Copy the listing below verbatim, starting at its first line and ending with the line that contains "25: (172, 199)", both lines included.

**INFORMATION GIVEN:**
========================

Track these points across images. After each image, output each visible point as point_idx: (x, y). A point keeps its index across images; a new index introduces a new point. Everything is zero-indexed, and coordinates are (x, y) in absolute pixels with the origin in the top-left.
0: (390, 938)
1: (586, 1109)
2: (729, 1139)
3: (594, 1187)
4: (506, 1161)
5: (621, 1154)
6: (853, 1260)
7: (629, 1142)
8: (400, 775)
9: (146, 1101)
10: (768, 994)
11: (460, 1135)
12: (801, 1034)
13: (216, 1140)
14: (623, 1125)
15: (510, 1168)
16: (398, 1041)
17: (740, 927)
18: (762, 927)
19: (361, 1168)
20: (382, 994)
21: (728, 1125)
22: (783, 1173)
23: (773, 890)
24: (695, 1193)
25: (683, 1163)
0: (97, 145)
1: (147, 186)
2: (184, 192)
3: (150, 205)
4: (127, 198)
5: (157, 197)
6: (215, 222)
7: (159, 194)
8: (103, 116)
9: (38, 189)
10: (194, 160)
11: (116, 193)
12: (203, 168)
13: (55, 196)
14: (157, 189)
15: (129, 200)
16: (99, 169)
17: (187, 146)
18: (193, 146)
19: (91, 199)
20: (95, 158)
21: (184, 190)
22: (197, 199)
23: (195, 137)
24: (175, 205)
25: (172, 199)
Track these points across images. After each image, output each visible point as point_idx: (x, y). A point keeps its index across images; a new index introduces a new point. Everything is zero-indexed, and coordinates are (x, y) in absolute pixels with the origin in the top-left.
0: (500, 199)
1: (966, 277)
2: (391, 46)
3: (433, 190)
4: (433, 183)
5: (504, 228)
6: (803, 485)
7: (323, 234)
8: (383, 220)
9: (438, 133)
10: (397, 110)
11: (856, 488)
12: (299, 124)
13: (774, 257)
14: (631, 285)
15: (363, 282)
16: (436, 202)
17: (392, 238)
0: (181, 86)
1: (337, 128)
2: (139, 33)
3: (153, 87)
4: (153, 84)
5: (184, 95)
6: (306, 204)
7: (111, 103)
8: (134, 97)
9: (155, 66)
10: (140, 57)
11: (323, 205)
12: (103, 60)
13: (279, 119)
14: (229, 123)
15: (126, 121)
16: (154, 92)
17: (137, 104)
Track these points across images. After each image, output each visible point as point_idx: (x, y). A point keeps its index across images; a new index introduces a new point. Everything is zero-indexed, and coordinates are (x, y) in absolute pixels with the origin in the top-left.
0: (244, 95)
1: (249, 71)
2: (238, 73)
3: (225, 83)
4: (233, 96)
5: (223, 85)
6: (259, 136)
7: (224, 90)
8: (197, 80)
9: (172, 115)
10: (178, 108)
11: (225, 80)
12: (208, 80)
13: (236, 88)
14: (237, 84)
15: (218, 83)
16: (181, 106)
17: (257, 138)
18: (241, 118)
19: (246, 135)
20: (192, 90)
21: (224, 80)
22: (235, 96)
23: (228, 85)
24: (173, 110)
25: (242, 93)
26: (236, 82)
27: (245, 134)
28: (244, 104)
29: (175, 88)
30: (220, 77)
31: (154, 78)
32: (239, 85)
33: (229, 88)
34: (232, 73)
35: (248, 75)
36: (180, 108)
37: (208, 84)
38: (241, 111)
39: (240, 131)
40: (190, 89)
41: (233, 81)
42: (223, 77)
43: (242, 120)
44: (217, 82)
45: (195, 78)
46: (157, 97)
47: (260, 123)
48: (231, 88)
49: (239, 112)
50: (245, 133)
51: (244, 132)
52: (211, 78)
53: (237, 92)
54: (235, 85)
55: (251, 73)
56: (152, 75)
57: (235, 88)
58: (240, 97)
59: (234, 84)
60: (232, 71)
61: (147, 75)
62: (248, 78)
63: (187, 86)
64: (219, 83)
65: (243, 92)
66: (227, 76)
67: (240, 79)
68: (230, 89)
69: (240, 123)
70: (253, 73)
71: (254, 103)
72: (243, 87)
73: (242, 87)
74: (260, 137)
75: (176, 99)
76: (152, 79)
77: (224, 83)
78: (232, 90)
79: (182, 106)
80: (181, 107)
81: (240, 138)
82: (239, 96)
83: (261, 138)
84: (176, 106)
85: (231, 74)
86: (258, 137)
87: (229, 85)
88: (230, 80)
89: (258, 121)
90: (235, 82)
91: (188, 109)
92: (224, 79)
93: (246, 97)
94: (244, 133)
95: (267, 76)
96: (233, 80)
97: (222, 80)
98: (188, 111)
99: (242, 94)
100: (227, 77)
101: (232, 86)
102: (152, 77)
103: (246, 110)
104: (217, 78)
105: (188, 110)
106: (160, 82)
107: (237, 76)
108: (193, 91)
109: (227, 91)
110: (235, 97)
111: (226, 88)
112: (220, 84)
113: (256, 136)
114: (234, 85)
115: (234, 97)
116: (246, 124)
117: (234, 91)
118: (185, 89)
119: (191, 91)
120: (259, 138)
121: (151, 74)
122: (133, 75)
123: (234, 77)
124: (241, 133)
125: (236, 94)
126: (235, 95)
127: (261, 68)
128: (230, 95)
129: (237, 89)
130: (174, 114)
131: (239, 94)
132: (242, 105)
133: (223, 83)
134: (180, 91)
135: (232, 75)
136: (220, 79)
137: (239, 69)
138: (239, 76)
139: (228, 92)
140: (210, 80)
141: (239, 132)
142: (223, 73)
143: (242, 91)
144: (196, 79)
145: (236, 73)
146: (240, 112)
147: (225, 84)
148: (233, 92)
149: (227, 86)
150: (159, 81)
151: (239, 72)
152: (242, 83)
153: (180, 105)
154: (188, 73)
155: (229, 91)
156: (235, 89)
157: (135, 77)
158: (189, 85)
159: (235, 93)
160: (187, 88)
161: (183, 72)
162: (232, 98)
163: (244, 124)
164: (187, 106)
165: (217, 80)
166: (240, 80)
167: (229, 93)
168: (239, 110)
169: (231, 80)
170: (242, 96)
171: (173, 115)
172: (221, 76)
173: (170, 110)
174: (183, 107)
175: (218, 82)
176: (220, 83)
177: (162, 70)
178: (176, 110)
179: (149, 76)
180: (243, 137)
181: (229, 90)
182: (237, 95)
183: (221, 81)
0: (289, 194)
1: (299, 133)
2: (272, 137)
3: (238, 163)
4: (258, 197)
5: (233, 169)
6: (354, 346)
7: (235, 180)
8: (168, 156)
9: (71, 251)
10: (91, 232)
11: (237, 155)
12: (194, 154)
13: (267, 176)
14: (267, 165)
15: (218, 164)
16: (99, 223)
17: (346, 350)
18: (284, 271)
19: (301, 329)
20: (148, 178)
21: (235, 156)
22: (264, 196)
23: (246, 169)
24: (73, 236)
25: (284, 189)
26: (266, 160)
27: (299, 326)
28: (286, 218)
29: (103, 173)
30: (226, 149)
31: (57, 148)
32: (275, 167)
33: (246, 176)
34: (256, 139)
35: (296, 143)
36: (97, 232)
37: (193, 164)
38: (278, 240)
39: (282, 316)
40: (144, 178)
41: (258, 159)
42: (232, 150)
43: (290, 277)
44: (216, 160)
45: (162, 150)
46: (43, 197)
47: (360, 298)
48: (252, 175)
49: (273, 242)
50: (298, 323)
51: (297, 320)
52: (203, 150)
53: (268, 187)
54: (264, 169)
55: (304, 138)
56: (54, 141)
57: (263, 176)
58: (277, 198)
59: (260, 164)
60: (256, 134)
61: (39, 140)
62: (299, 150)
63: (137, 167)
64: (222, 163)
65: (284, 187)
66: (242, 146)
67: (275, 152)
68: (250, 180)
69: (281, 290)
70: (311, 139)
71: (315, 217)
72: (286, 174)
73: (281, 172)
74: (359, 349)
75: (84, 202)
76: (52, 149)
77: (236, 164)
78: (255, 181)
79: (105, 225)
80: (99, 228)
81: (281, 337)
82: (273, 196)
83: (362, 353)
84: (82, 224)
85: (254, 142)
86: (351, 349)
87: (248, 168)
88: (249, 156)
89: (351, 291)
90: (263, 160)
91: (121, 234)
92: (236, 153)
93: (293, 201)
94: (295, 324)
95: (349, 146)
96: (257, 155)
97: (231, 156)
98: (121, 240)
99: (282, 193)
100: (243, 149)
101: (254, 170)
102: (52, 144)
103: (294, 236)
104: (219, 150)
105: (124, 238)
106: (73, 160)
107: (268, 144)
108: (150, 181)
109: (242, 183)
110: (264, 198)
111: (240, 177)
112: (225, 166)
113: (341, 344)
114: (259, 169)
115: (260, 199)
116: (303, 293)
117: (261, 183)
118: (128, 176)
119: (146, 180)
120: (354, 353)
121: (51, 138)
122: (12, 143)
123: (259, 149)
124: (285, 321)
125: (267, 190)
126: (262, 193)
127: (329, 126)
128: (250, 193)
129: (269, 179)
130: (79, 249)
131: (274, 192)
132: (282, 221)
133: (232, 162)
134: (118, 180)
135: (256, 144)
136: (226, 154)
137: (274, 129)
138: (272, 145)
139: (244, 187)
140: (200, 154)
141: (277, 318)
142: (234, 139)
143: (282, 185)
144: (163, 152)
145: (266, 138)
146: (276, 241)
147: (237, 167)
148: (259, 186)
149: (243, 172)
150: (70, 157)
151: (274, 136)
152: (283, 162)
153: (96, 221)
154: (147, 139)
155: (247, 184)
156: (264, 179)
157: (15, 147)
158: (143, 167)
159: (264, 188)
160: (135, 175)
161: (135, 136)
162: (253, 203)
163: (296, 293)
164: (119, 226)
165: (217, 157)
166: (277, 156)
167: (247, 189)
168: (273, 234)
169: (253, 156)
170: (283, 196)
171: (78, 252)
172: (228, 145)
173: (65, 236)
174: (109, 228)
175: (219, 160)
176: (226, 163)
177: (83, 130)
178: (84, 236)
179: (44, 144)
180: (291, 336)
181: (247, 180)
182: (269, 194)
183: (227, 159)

========================

**EXERCISE OUTPUT:**
Track these points across images. After each image, output each visible point as point_idx: (x, y). A point keeps its index across images; a new index introduces a new point. Everything is zero-indexed, and coordinates are (x, y) in absolute pixels with the origin in the top-left.
0: (390, 938)
1: (586, 1109)
2: (729, 1139)
3: (594, 1187)
4: (506, 1161)
5: (621, 1154)
6: (853, 1260)
7: (629, 1142)
8: (400, 775)
9: (146, 1101)
10: (768, 994)
11: (460, 1135)
12: (801, 1034)
13: (216, 1140)
14: (623, 1125)
15: (510, 1168)
16: (398, 1041)
17: (740, 927)
18: (762, 927)
19: (361, 1168)
20: (382, 994)
21: (728, 1125)
22: (783, 1173)
23: (773, 890)
24: (695, 1193)
25: (683, 1163)
0: (97, 145)
1: (147, 186)
2: (184, 192)
3: (150, 205)
4: (127, 198)
5: (157, 197)
6: (215, 222)
7: (159, 194)
8: (103, 116)
9: (38, 189)
10: (194, 160)
11: (116, 193)
12: (203, 168)
13: (55, 196)
14: (157, 189)
15: (129, 200)
16: (99, 169)
17: (187, 146)
18: (193, 146)
19: (91, 199)
20: (95, 158)
21: (184, 190)
22: (197, 199)
23: (195, 137)
24: (175, 205)
25: (172, 199)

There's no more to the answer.